La 60ème édition du Festival International de Hammamet a levé son rideau, portée par une création signée Wafa Taboubi, intitulée « Les Fugueuses ».
Six comédiens, dont cinq femmes, composent la distribution de ce spectacle bâti autour d’une thématique commune : celle de l’attente. Le dispositif scénique impose un lieu unique, une sorte de station où se croisent des personnages étrangers les uns aux autres, tous suspendus à un événement qui ne se produit jamais. Face à cette immobilité stérile, chacun choisit finalement de bouger plutôt que de subir le vide. Les chemins empruntés divergent, mais l’aspiration reste identique : gagner un horizon plus apaisé, une existence plus digne, un quotidien débarrassé de ses complications.
À travers ce parcours scénique, l’autrice met en scène une fuite en avant qui tient autant de l’introspection que de la conquête d’un espace neuf, capable d’accueillir une vie entière. Changer de trajectoire pour espérer changer de sort : voilà le fil conducteur assumé par les personnages.

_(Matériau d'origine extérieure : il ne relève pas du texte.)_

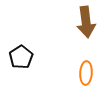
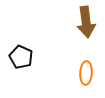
black pentagon: rotated 15 degrees counterclockwise
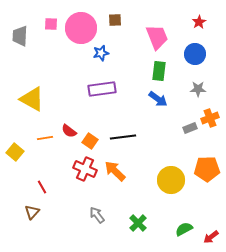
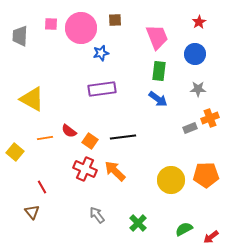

La scène a réuni Fatma Ben Saïdane, Mounira Zakraoui, Lobna Noomen, Mohamed Bouzid, Oumaima Bahri et Sabrine Omar, six interprètes aux profils volontairement contrastés. Présentée en dialecte tunisien, la pièce se déploie sur 90 minutes. Elle est produite par Fabula Production, en coproduction avec le Théâtre National Tunisien.
Le spectacle ne cherche pas à trancher mais à interroger. Que devient une existence privée de ses repères ? Comment envisager un départ vers l’inconnu ? Comment continuer d’être soi lorsqu’un retour en arrière n’est plus envisageable, lorsque le déracinement s’impose ? Ces questionnements irriguent une œuvre qui sonde le délitement du quotidien, la vacuité de certains instants et cette attente diffuse d’un « après » toujours hors de portée.
Wafa Taboubi signe l’intégralité du projet : texte, mise en scène, dramaturgie et scénographie. Le mouvement des corps et l’occupation de l’espace constituent l’ossature même du récit, porté par une création musicale de Hani Ben El Hamadi qui accompagne cette progression vers l’inconnu.